We model our walls as seperate walls for each layer, this means we also have to join the multiple walls. For this I was working on a script which worked fine, however I realised today while running it on a proejct that its not working.
I begin by using a selection to filter out the wall I want parallel walls to join to (I havent figured out how to group parallel walls yet). typically this would be the insulation layer which is then joined to an internal and an external layer.The script uses Element.GetLocation to make lines for each wall. For the insulation lines I make a perpendicular line which I then intersect with the other lines. I make these lines on a per level basis. This worked well in a test environment, however in a project I realise not all walls are hosted on the same level, therefor the lines I am clashing also don’t have the same Z position, so there are few clashes than I would expect because the perpendicular line and the wall line are at different heights.
How can I split up the walls so they use the same set of baselevels, so that the clashing is all done at the same Z height?
I didn’t opened your script. But can make some suggestions.
If you are doing the joining for the walls located on one level per one Dynamo run, you can recreate location lines with 0.00 Z - coordinate
You can do it in different ways, by translating/projecting original lines, or re-creating them as I described below
Take the Element.GetLocaion, and then get start and end points of location curves.
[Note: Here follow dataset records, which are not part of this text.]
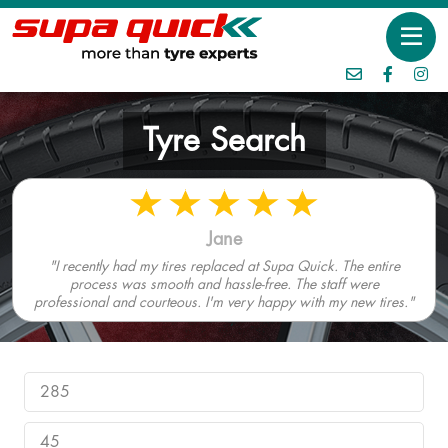
Tyre Search
Jane
"I recently had my tires replaced at Supa Quick. The entire
process was smooth and hassle-free. The staff were
professional and courteous. I'm very happy with my new tires."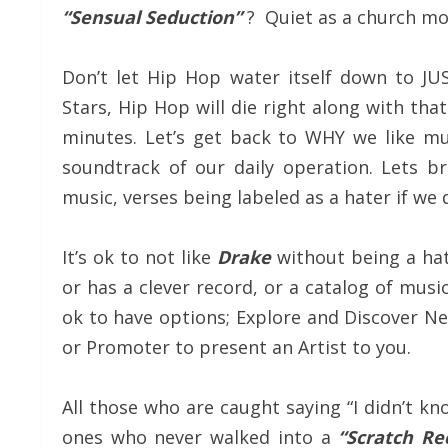
“Sensual Seduction”
? Quiet as a church mo
Don’t let Hip Hop water itself down to JUST
Stars, Hip Hop will die right along with th
minutes. Let’s get back to WHY we like mu
soundtrack of our daily operation. Lets br
music, verses being labeled as a hater if we 
It’s ok to not like
Drake
without being a hate
or has a clever record, or a catalog of musi
ok to have options; Explore and Discover New
or Promoter to present an Artist to you.
All those who are caught saying “I didn’t k
ones who never walked into a
“Scratch Re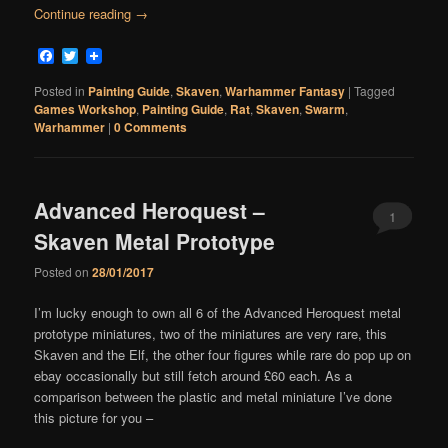
Continue reading
→
Facebook
Twitter
Posted in
Painting Guide
,
Skaven
,
Warhammer Fantasy
|
Tagged
Games Workshop
,
Painting Guide
,
Rat
,
Skaven
,
Swarm
,
Warhammer
|
0 Comments
Advanced Heroquest –
1
Skaven Metal Prototype
Comment
Posted on
28/01/2017
I’m lucky enough to own all 6 of the Advanced Heroquest metal
prototype miniatures, two of the miniatures are very rare, this
Skaven and the Elf, the other four figures while rare do pop up on
ebay occasionally but still fetch around £60 each. As a
comparison between the plastic and metal miniature I’ve done
this picture for you –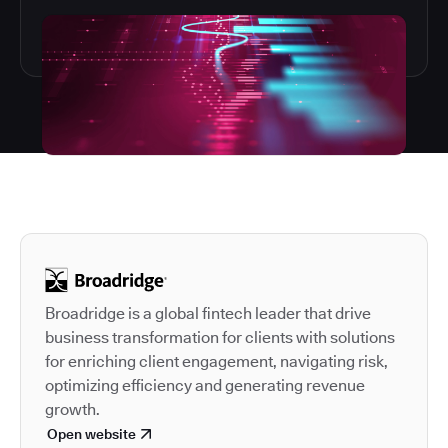
Autodesk is a leader in 
Broadridge is a global fintech leader that drive
business transformation for clients with solutions
for enriching client engagement, navigating risk,
optimizing efficiency and generating revenue
growth.
Open website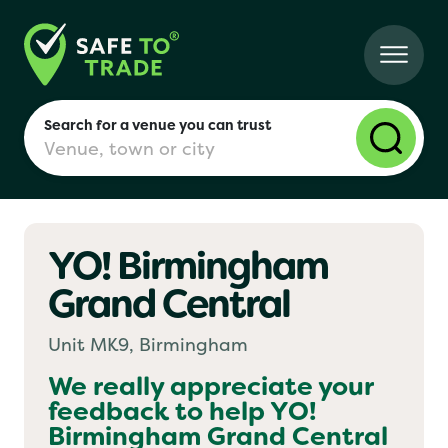
Search for a venue you can trust
YO! Birmingham
London
Grand Central
Birmingham
Unit MK9, Birmingham
We really appreciate your
feedback to help
YO!
Manchester
Birmingham Grand Central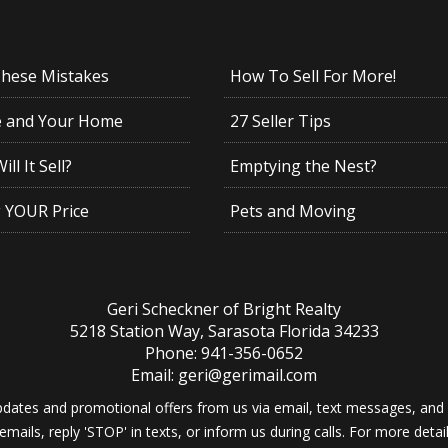
These Mistakes
How To Sell For More!
e and Your Home
27 Seller Tips
ll It Sell?
Emptying the Nest?
g YOUR Price
Pets and Moving
Geri Scheckner of Bright Realty
5218 Station Way, Sarasota Florida 34233
Phone: 941-356-0652
Email: geri@gerimail.com
dates and promotional offers from us via email, text messages, and p
 emails, reply 'STOP' in texts, or inform us during calls. For more deta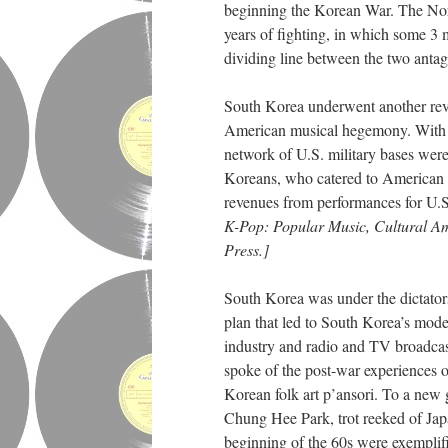
beginning the Korean War. The Nort
years of fighting, in which some 3 
dividing line between the two anta
South Korea underwent another revo
American musical hegemony. With Ko
network of U.S. military bases wer
Koreans, who catered to American t
revenues from performances for U.S
K-Pop: Popular Music, Cultural Am
Press.]
South Korea was under the dictato
plan that led to South Korea’s mode
industry and radio and TV broadcasti
spoke of the post-war experiences o
Korean folk art p’ansori. To a new 
Chung Hee Park, trot reeked of Jap
beginning of the 60s were exemplif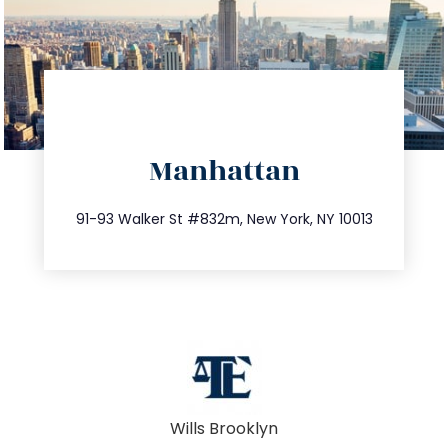
directions
Manhattan
info@trustsandestate.com
212.404.7681
91-93 Walker St #832m, New York, NY 10013
Wills Brooklyn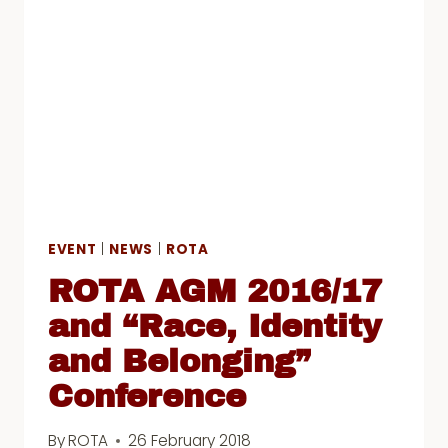
RIGHTS
EVENT
|
NEWS
|
ROTA
ROTA AGM 2016/17
and “Race, Identity
and Belonging”
Conference
By
ROTA
26 February 2018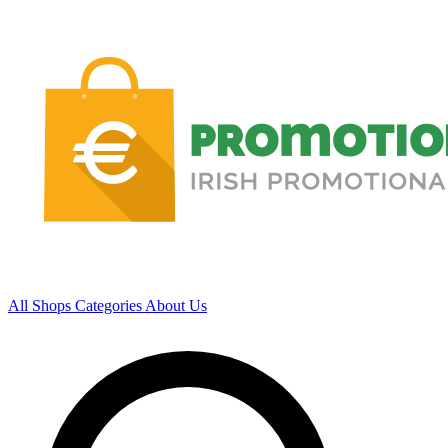
All Shops
Categories
About Us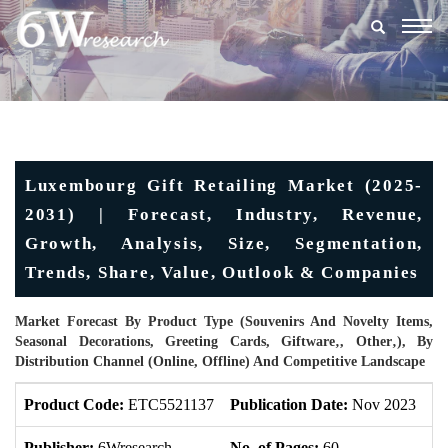
Togg
navig
Luxembourg Gift Retailing Market (2025-
2031) | Forecast, Industry, Revenue,
Growth, Analysis, Size, Segmentation,
Trends, Share, Value, Outlook & Companies
Market Forecast By Product Type (Souvenirs And Novelty Items,
Seasonal Decorations, Greeting Cards, Giftware‚, Other‚), By
Distribution Channel (Online, Offline) And Competitive Landscape
Product Code:
ETC5521137
Publication Date:
Nov 2023
Up
Publisher:
6Wresearch
No. of Pages:
60
No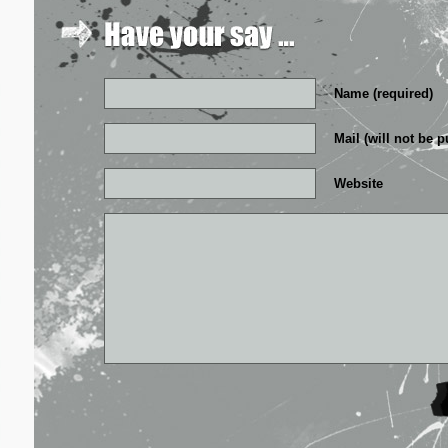
Name (required)
Mail (will not be p
Website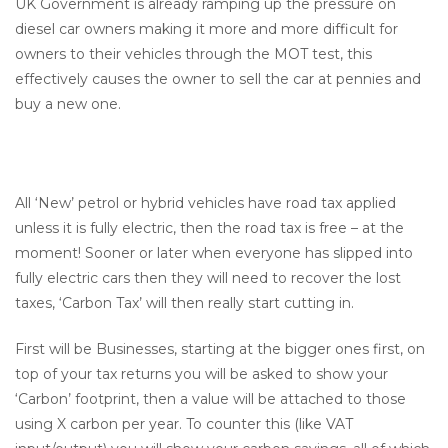
UK Government is already ramping up the pressure on
diesel car owners making it more and more difficult for
owners to their vehicles through the MOT test, this
effectively causes the owner to sell the car at pennies and
buy a new one.
All ‘New’ petrol or hybrid vehicles have road tax applied
unless it is fully electric, then the road tax is free – at the
moment! Sooner or later when everyone has slipped into
fully electric cars then they will need to recover the lost
taxes, ‘Carbon Tax’ will then really start cutting in.
First will be Businesses, starting at the bigger ones first, on
top of your tax returns you will be asked to show your
‘Carbon’ footprint, then a value will be attached to those
using X carbon per year. To counter this (like VAT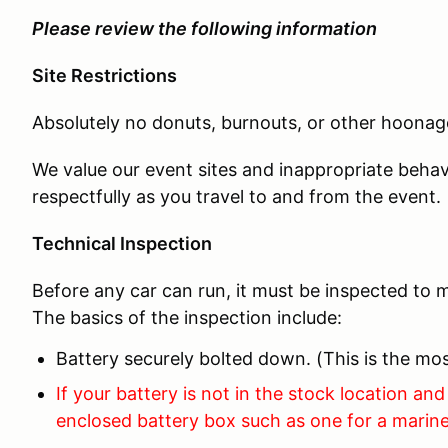
Please review the following information
Site Restrictions
Absolutely no donuts, burnouts, or other hoonage
We value our event sites and inappropriate behav
respectfully as you travel to and from the event.
Technical Inspection
Before any car can run, it must be inspected to m
The basics of the inspection include:
Battery securely bolted down. (This is the 
If your battery is not in the stock location and 
enclosed battery box such as one for a marine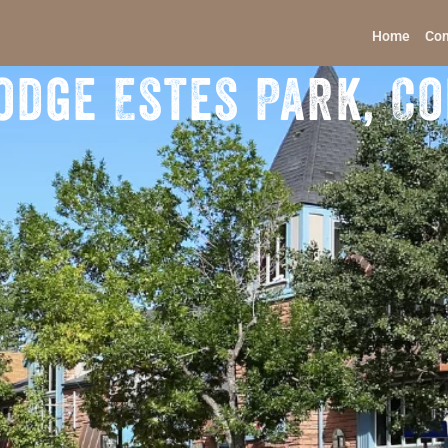
Home
Con
odge Estes Park, C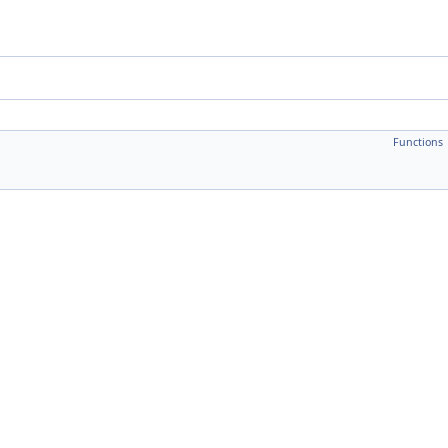
Functions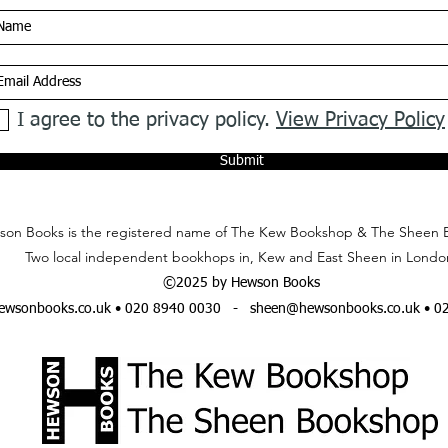
I agree to the privacy policy.
View Privacy Policy
Submit
on Books is the registered name of The Kew Bookshop & The Sheen 
Two local independent bookhops in, Kew and East Sheen in Londo
©2025 by Hewson Books
wsonbooks.co.uk
• 020 8940 0030 -
sheen@hewsonbooks.co.uk
• 0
Based on these points, you cat use them to get X and Y values
Then just create new points with proper X,Y, but put 0 to the Z coordinate of all points
And by these points recreate lines by start end point. So that all location lines are on the same elevation. And you can check for intersection with perpendicular line.
There is another option that you can use. Now you checking for intersection wall location lines with perpendicular . But instead, you can use wall’s solid geometry
Just get Element.Geometry from walls, or create cuboids from wall bounding boxes. And check intersection of solids with the perpendicular line.
It is more reliable than with location lines
Your last option is the way to go for this, I started exploring it yesterday but I didnt get very far. I tried it with bounding boxes which took a long time to run, are cuboids quicker?
Each floor has 3 levels in our projects, different walls are on different levels which means I can do it per level (also why the intersection didn work). Unless I can somehow chack if a wall is on a particular level?
edit
I just realised, while I have 3x levels per floor, each level has the same preffix relevant to the level. I can use this to sort by level, and then normalize the Z offset for each wall so they lines intersect.
Im still curious to know if using cuboids or bounding boxes for each wall works better than intersecting lines?